Dr. Nicholson: In terms of aspiration catheters, distal trackability and the combination of a low-profile outer diameter with a maximally large inner diameter is the goal. Many newer devices are addressing these issues. For stent retrievers, smaller devices need to be delivered via smaller microcatheters, but these too are commercially available. When using a combined approach, the main issue to consider is length when using various combinations of devices for a triaxial approach.
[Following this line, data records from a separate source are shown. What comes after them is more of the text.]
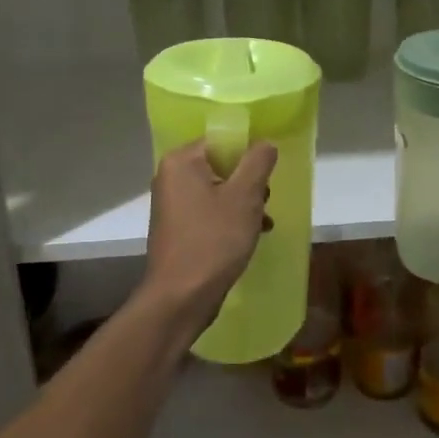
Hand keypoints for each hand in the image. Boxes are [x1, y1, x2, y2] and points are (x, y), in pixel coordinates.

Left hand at [142, 139, 277, 334]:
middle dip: (249, 182)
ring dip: (244, 203)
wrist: (181, 297)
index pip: (222, 140)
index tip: (267, 174)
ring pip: (219, 190)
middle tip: (264, 202)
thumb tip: (265, 143)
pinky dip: (230, 219)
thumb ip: (258, 162)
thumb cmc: (213, 240)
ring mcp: (172, 205)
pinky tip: (251, 236)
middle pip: (221, 165)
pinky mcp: (178, 229)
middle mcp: (171, 177)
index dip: (249, 153)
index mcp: (181, 161)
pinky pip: (210, 212)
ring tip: (262, 223)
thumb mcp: (245, 196)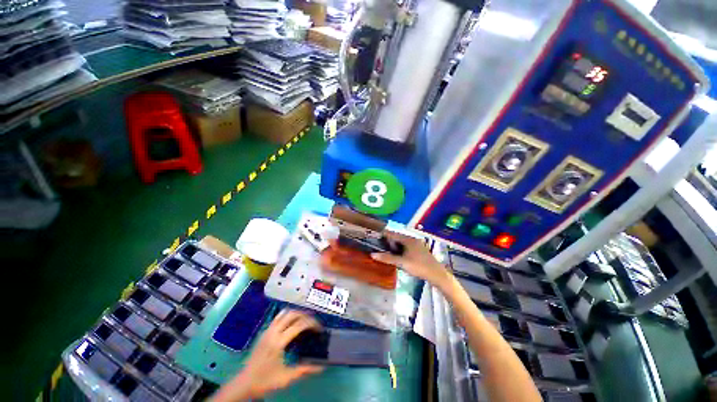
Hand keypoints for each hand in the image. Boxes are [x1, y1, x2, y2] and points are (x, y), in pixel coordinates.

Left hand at [213, 310, 323, 400]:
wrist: (244, 384)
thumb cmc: (265, 381)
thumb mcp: (286, 378)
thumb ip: (304, 370)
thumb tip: (321, 367)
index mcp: (279, 342)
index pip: (299, 325)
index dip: (311, 323)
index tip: (319, 328)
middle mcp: (273, 332)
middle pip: (292, 314)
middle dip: (305, 315)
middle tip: (313, 322)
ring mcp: (268, 330)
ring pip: (284, 313)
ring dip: (297, 313)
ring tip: (305, 319)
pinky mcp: (264, 332)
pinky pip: (278, 317)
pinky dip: (288, 315)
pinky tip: (292, 322)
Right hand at [371, 231, 451, 288]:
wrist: (437, 274)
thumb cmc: (419, 266)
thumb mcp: (402, 262)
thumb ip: (387, 258)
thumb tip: (373, 254)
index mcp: (408, 239)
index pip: (393, 234)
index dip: (383, 234)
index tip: (374, 236)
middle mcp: (412, 239)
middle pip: (397, 237)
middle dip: (388, 241)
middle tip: (379, 245)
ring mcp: (417, 244)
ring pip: (402, 242)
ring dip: (394, 246)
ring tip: (386, 251)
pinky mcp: (419, 250)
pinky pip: (406, 246)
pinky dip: (400, 249)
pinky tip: (397, 255)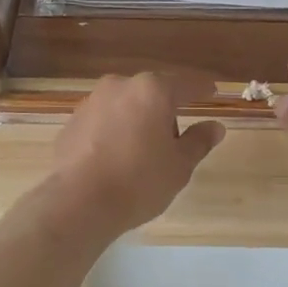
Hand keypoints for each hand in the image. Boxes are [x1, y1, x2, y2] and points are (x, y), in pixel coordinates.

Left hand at [46, 74, 225, 239]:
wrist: (77, 202)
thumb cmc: (138, 181)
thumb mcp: (179, 165)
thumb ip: (199, 141)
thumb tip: (215, 126)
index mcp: (152, 90)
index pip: (186, 85)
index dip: (203, 90)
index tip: (213, 91)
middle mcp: (120, 86)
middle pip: (153, 94)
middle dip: (166, 111)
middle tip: (175, 142)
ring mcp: (92, 102)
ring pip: (126, 106)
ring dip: (138, 121)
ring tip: (143, 155)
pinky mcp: (72, 122)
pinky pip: (104, 122)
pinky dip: (114, 133)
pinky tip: (116, 159)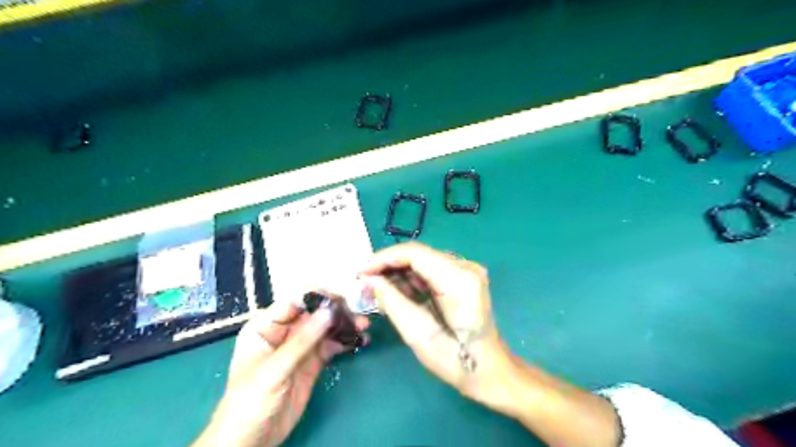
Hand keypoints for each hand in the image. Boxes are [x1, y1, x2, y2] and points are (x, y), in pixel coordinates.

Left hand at [192, 297, 368, 446]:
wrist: (251, 441)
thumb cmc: (250, 401)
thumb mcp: (275, 369)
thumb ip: (302, 340)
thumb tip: (330, 311)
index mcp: (266, 326)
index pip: (295, 301)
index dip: (318, 295)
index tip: (342, 294)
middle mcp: (284, 331)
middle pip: (314, 312)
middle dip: (336, 310)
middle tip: (359, 310)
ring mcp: (300, 347)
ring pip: (326, 328)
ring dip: (345, 324)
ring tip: (364, 325)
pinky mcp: (313, 362)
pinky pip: (332, 345)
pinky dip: (346, 341)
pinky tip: (360, 340)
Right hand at [360, 243, 515, 413]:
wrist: (488, 370)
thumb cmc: (455, 360)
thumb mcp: (418, 334)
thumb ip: (392, 301)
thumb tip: (368, 280)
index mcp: (459, 279)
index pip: (415, 253)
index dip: (383, 258)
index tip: (360, 272)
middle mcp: (466, 267)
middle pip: (419, 254)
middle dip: (388, 265)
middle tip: (364, 282)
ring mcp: (467, 270)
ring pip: (423, 260)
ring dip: (398, 272)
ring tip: (376, 289)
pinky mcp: (464, 276)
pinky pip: (431, 269)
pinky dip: (412, 278)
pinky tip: (396, 291)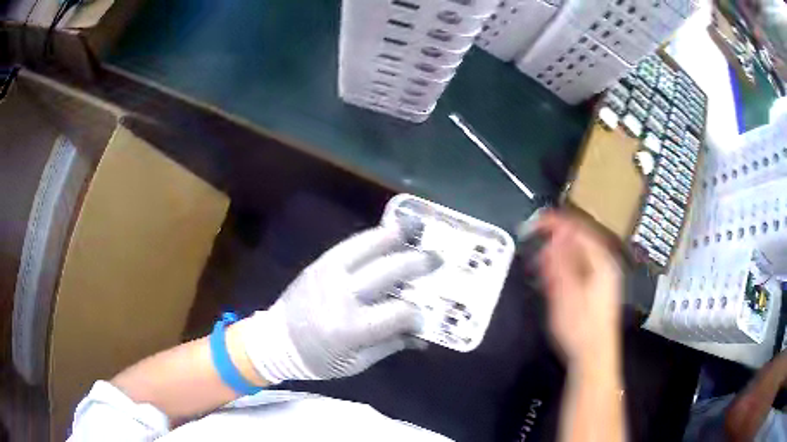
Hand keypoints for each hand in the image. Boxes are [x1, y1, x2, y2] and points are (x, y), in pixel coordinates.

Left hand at [241, 222, 441, 382]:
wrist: (275, 341)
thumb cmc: (317, 359)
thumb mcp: (356, 363)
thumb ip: (390, 345)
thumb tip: (421, 335)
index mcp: (351, 328)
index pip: (397, 313)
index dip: (418, 312)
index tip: (427, 313)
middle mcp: (342, 295)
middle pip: (388, 272)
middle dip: (417, 264)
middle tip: (436, 259)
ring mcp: (329, 274)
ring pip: (367, 247)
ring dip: (395, 238)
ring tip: (415, 232)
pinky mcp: (320, 264)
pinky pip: (350, 245)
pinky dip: (371, 237)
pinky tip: (387, 233)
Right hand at [534, 211, 621, 366]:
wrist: (593, 356)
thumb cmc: (579, 326)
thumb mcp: (566, 293)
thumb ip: (561, 261)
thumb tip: (556, 232)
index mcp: (601, 261)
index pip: (579, 230)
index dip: (557, 222)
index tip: (536, 222)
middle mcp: (605, 264)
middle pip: (580, 239)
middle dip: (557, 238)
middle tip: (535, 243)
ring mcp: (603, 277)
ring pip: (579, 254)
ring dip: (559, 253)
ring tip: (540, 260)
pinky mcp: (597, 289)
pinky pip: (580, 267)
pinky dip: (565, 266)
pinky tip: (554, 276)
Dr. Mokin: Perhaps innovations in imaging technologies will help us treat MeVO occlusions more effectively. We often focus on devices and forget that one reason for “device failure” might be that a particular device wasn’t the right choice in a particular patient but would be an ideal choice next time. For example, a lot of research is being conducted on how clot composition affects thrombectomy outcome. The main limitation of this research is that we currently have very limited ability to determine clot type a priori. Whether with advances in clot radiomics, use of “smart” guiders, or novel blood markers, I am hopeful that one day we will be able to choose a particular device based on unique clot properties and vessel characteristics.
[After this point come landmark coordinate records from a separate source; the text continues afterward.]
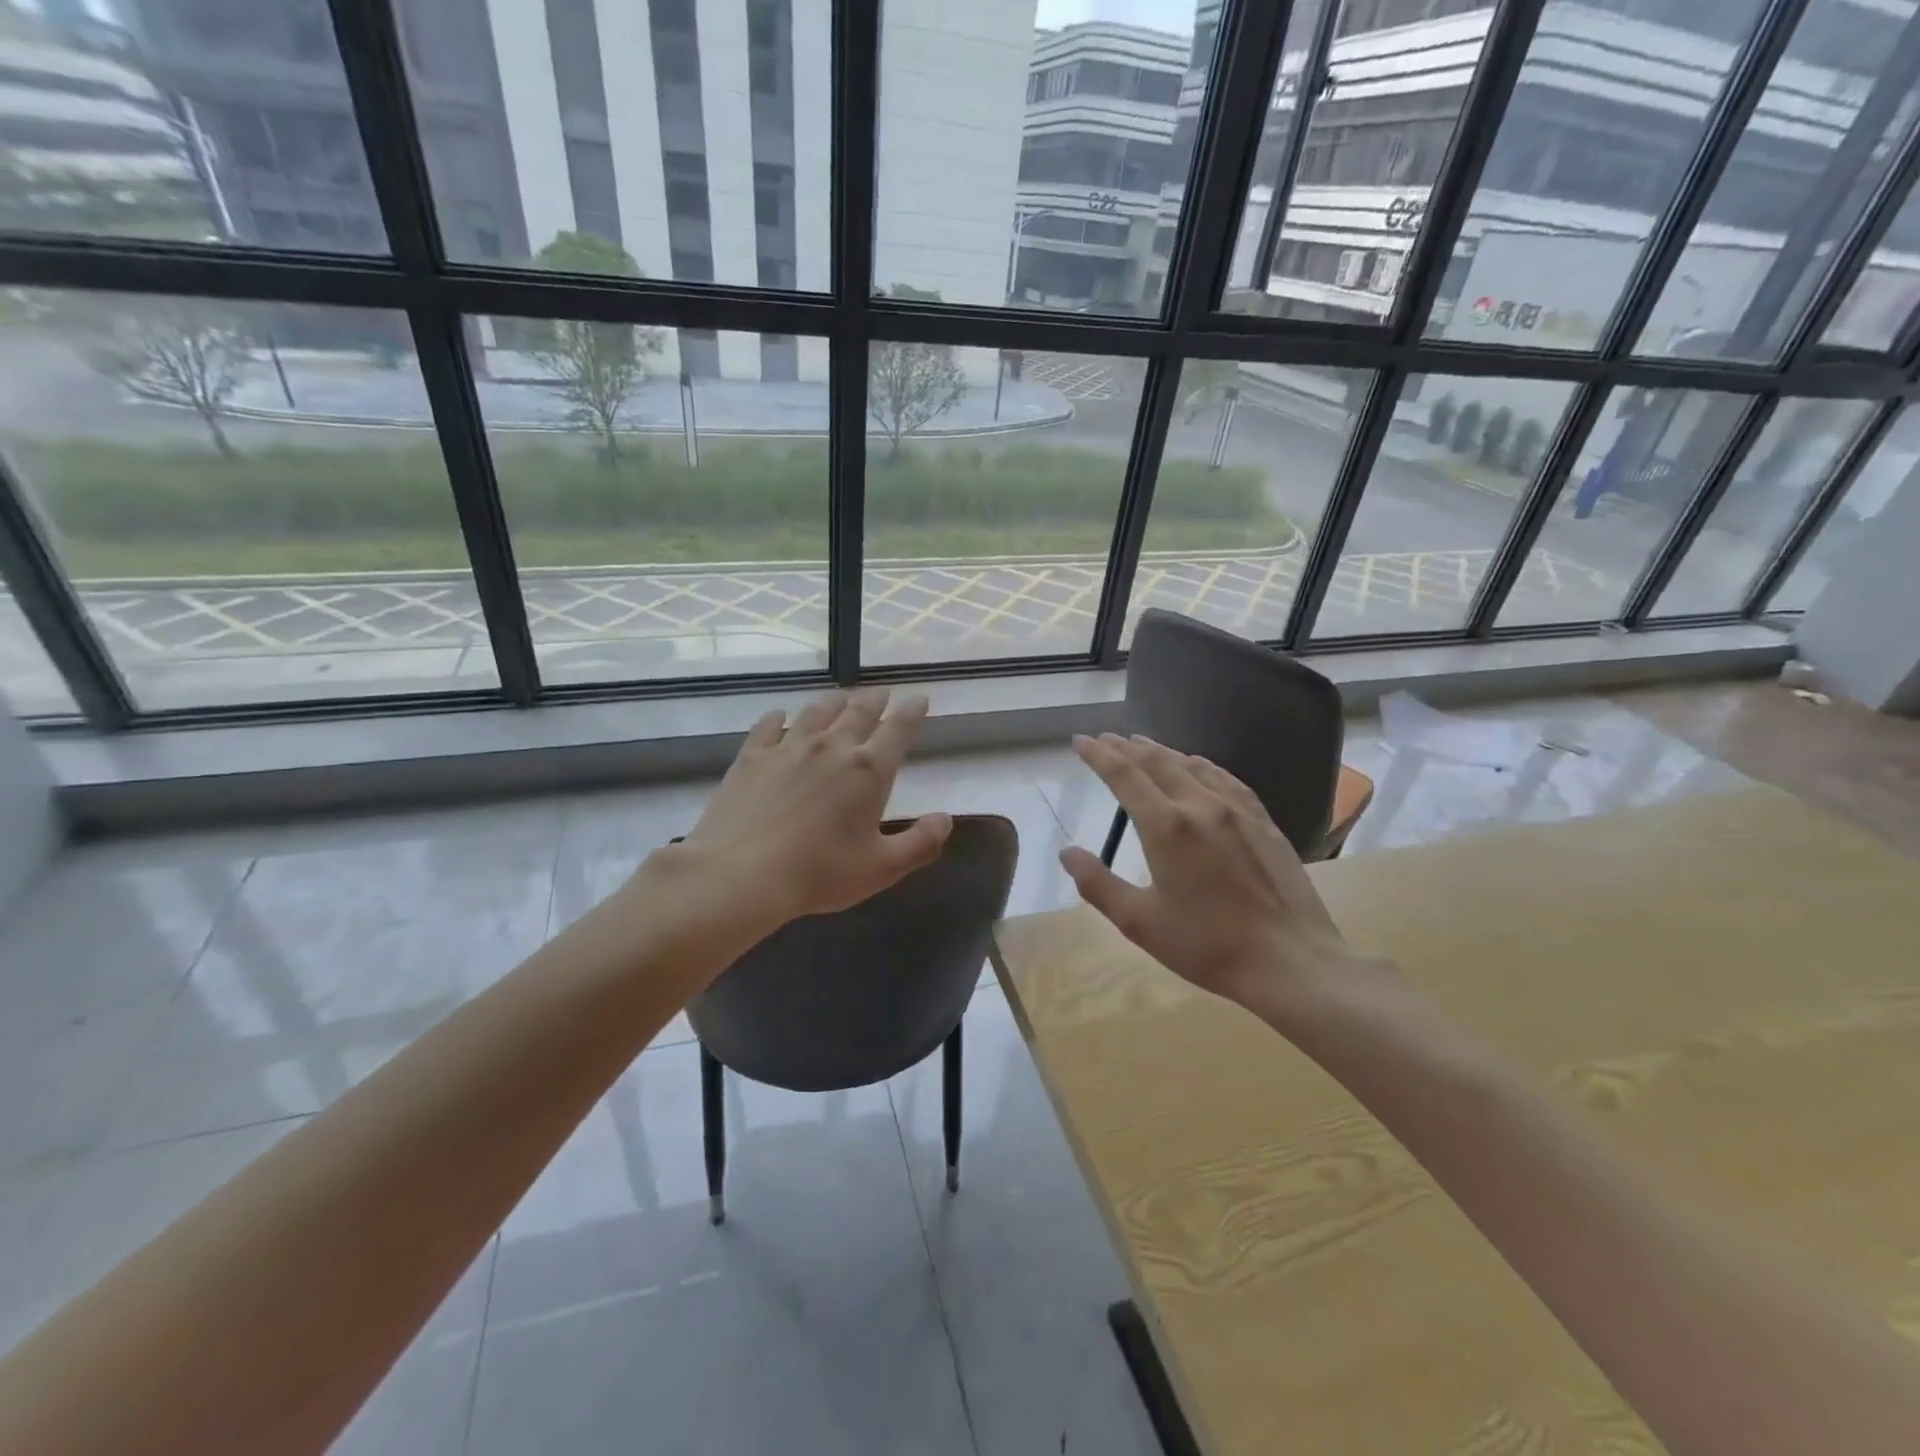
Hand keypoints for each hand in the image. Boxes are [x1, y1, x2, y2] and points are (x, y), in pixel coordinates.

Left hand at [647, 688, 951, 940]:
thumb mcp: (882, 868)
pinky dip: (779, 717)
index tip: (919, 699)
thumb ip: (920, 843)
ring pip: (817, 712)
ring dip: (834, 702)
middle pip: (858, 712)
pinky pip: (768, 727)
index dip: (912, 712)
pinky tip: (780, 716)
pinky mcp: (752, 757)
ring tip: (841, 697)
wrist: (742, 874)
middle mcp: (832, 748)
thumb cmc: (820, 873)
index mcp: (868, 771)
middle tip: (882, 693)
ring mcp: (788, 748)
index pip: (898, 730)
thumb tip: (946, 819)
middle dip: (875, 701)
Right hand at [1059, 734, 1371, 1015]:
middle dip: (1126, 747)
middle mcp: (1200, 805)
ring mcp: (1237, 809)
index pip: (1124, 775)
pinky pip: (1225, 778)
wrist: (1289, 960)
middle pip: (1157, 762)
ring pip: (1192, 765)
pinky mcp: (1263, 820)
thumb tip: (1067, 853)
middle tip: (1105, 738)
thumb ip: (1098, 884)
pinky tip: (1198, 765)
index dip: (1099, 755)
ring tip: (1142, 745)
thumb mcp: (1139, 922)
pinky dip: (1201, 764)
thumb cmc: (1206, 946)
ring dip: (1161, 751)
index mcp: (1166, 826)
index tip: (1081, 741)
1. Alawieh A, Chalhoub R, Al-Kasab S, et al. O-065: Technical and clinical outcomes in medium vessel occlusion (MeVO) thrombectomy by frontline technique–a multicenter study [abstract]. J Neurointerv Surg. 2022;14:A42-A43. doi: 10.1136/neurintsurg-2022-SNIS.65

2. Haussen DC, Eby B, Al-Bayati AR, et al. A comparative analysis of 3MAX aspiration versus 3 MM Trevo Retriever for distal occlusion thrombectomy in acute stroke. J Neurointerv Surg. 2020;12:279-282. doi: 10.1136/neurintsurg-2019-014990

3. Herzberg M, Dorn F, Trumm C, et al. Middle cerebral artery M2 thrombectomy: safety and technical considerations in the German Stroke Registry (GSR). J Clin Med. 2022;11:4619. doi: 10.3390/jcm11154619

Disclosures

Dr. Mokin: Grants from National Institutes of Health; consultant to Cerenovus, Medtronic, and MicroVention; stock options, Bendit Technologies, Borvo Medical, BrainQ, Endostream, Serenity Medical, Synchron, Sim&Cure, QAS.AI, and Quantanosis.AI.

Dr. Nicholson: Consultant to Cerenovus, Medtronic, Stryker Neurovascular, and Penumbra, Inc.